== Texto de leitura
4.2.07

Incompatibilidades – dando o dito por não dito?!

O senhor ministro da saúde não disse apenas, escreveu, num despacho seu recente, que devia ser considerado incompatível para os médicos que trabalham na função pública desempenharem funções de direcção ou coordenação de qualquer actividade médica privada. Lá se dizia que «o exercício efectivo de funções de coordenação e direcção, independentemente da sua natureza jurídica, em instituições privadas prestadoras de cuidados de saúde por profissionais pertencentes a instituições integradas no Serviço Nacional de Saúde, sujeitos ou não ao regime da Administração Pública, deve ser sempre considerado incompatível» (sic).
Manifestei-me discordante (até nas páginas deste jornal), pessoalmente e como representante da Associação Portuguesa dos Médicos de Carreira Hospitalar, e muitos o fizeram também. Nas condições da saúde do nosso país, essa incompatibilidade afirmada iria com certeza limitar a actividade médica, com prejuízo evidente dos que necessitam dela, e fazer porventura afastar do SNS muitos médicos dos melhores e mais capazes.
A Ordem dos Médicos, opondo-se também, pelos mesmos motivos, pronunciou-se até pela ilegalidade de semelhante despacho, baseando-se em opiniões jurídicas abalizadas, e o mesmo fez o Sindicato dos Médicos da Zona Sul (pergunta-se: o ministério não tem juristas?!).
Mas afinal vem-se agora dizer que aquele despacho não é para ser levado à letra. O articulado do Regulamento do SNS que nele se invocava não é taxativo, nunca foi interpretado daquela maneira e parece que também não é agora que vai ser.
Quer dizer: deu-se o dito por não dito. Mas então por que é que se disse?! É que no ministério da saúde estas opiniões sistematicamente variáveis, bruscamente divulgadas e logo recolhidas ou modificadas, deixam um travo amargo de insegurança e arrastam inevitavelmente ao espírito a palavra “competência”.
Alguns conselhos de administração começaram logo pressurosamente a indagar da actividade privada dos médicos do hospital que não estão em regime de exclusividade. E no final de contas parece que vai ser nos conselhos de administração que o ministério vai delegar decidir quais os médicos hospitalares a quem será atribuída aquela incompatibilidade. O ónus da decisão vai ser das administrações hospitalares, poupando-se assim o senhor ministro a decisões que se auguram no mínimo polémicas. Serão decisões variáveis, elásticas, com um substrato nebuloso, dependentes do que cada conselho de administração achar.
Ficámos esclarecidos: é mais uma vez o “achismo”, que pontifica neste ministério. E que abre caminho a toda a espécie de compadrios e injustiças, minando o ambiente de trabalho e levando a uma desmotivação preocupante, sobretudo daqueles que mais apostaram na diferenciação e na qualidade.
====
== Bloco de dados
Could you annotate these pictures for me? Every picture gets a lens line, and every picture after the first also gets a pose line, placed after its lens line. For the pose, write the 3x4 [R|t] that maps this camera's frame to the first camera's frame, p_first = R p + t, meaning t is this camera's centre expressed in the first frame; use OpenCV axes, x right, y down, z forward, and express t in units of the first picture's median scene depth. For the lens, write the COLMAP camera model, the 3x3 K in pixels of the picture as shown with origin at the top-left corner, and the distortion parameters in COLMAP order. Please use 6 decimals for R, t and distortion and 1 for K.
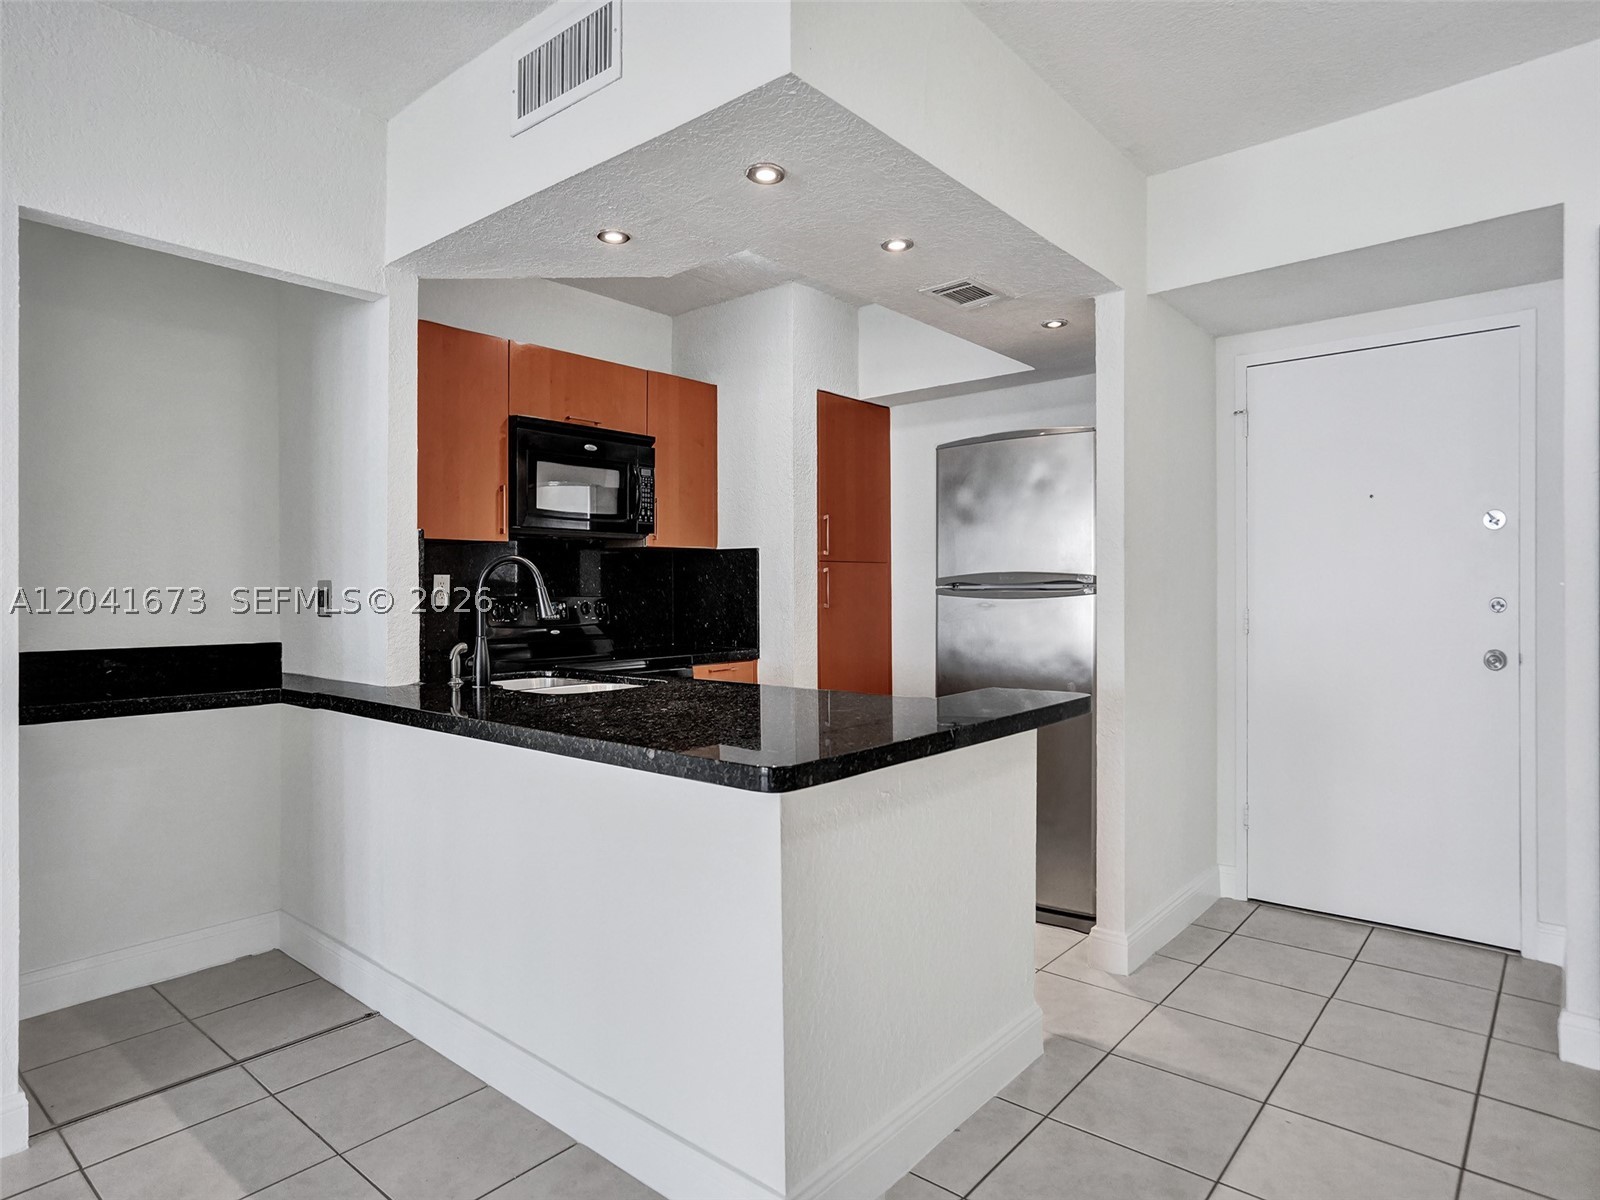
lens RADIAL K [[926.5, 0, 794.7], [0, 926.5, 595.6], [0, 0, 1]] dist [0.000292, 0.005252]
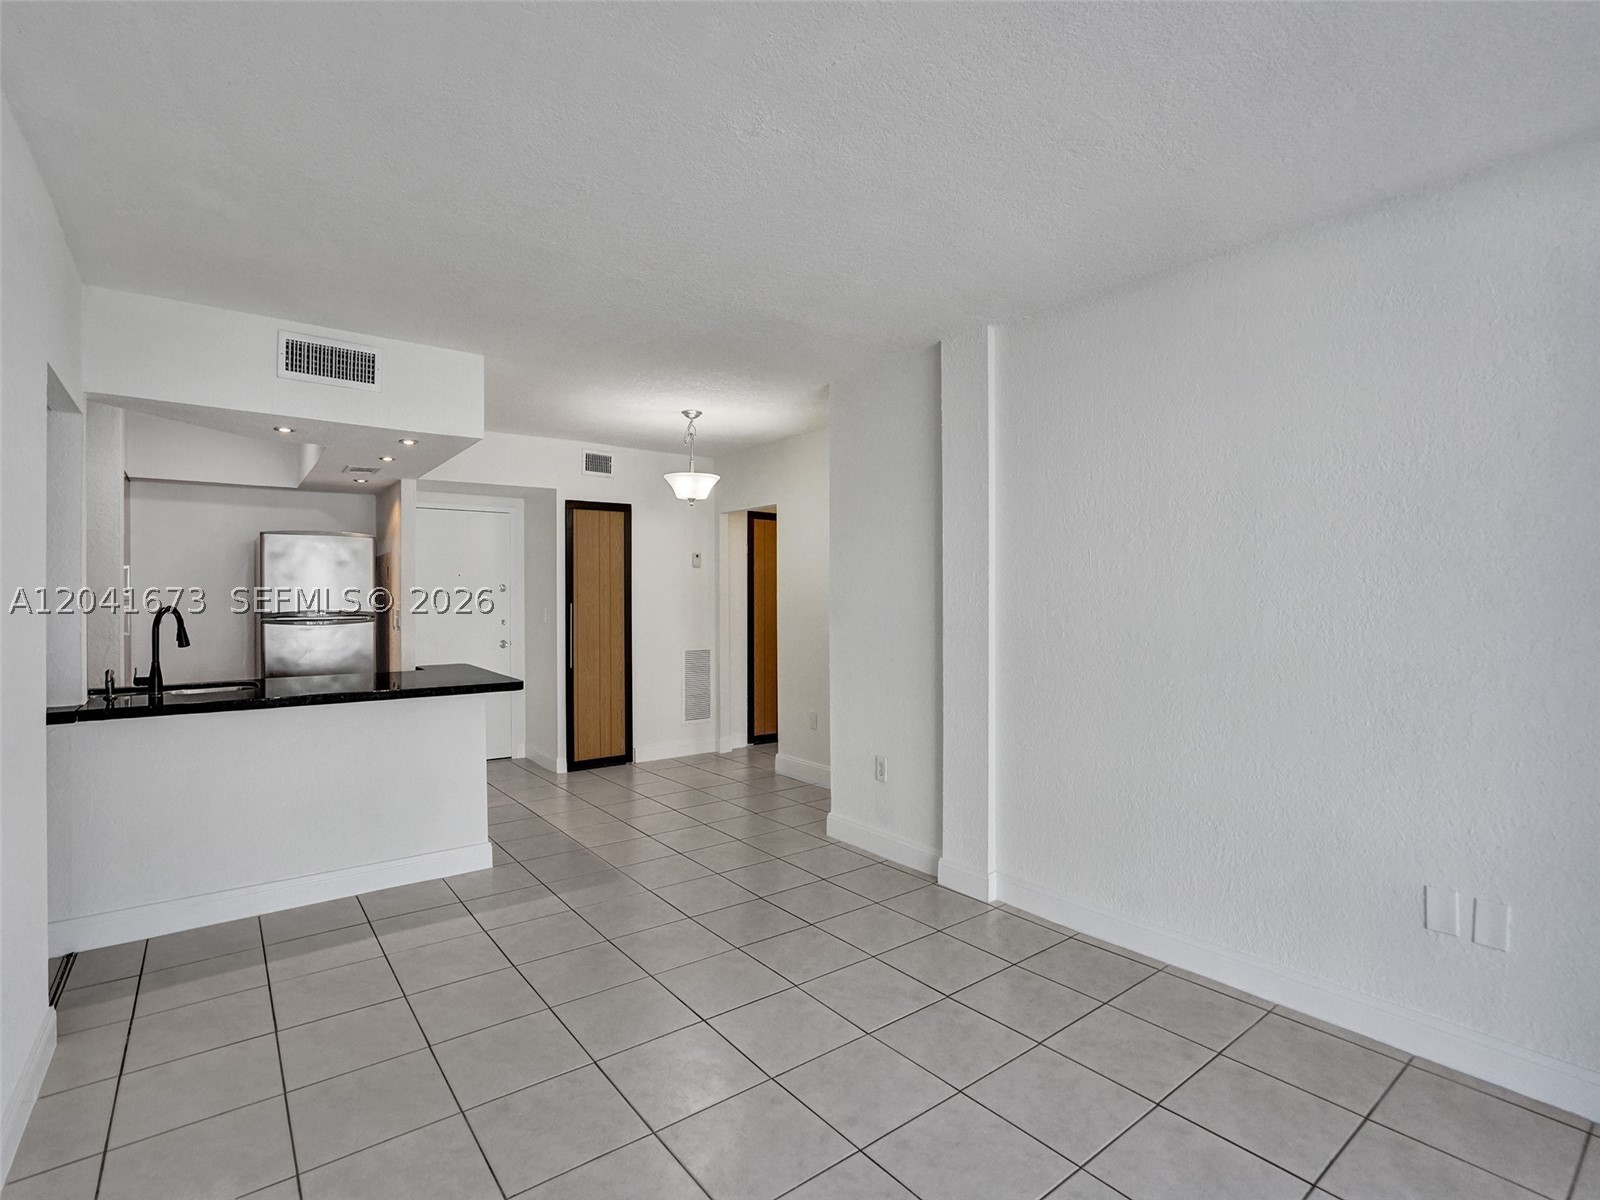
====
> **Lista de tarefas**:
1. Indique todas as entidades cujo nome contém a palavra "Médicos" mencionadas no artigo sobre as incompatibilidades dos médicos.
2. Reproduza, sem qualquer alteração, o trecho do artigo sobre as incompatibilidades dos médicos que vai de "Manifestei-me discordante (até" até "não tem juristas?!).".
3. Segundo o artigo sobre as incompatibilidades dos médicos, em quem o ministério vai delegar a decisão sobre quais os médicos hospitalares a quem será atribuída a incompatibilidade?
A listagem não tem qualquer papel no que aqui se pede.

> **Soluções dos problemas**:
1. Associação Portuguesa dos Médicos de Carreira Hospitalar; Ordem dos Médicos; Sindicato dos Médicos da Zona Sul.

2.
Manifestei-me discordante (até nas páginas deste jornal), pessoalmente e como representante da Associação Portuguesa dos Médicos de Carreira Hospitalar, e muitos o fizeram também. Nas condições da saúde do nosso país, essa incompatibilidade afirmada iria com certeza limitar a actividade médica, com prejuízo evidente dos que necessitam dela, e fazer porventura afastar do SNS muitos médicos dos melhores e mais capazes.
A Ordem dos Médicos, opondo-se também, pelos mesmos motivos, pronunciou-se até pela ilegalidade de semelhante despacho, baseando-se em opiniões jurídicas abalizadas, e o mesmo fez o Sindicato dos Médicos da Zona Sul (pergunta-se: o ministério não tem juristas?!).

3. Nos conselhos de administração dos hospitais.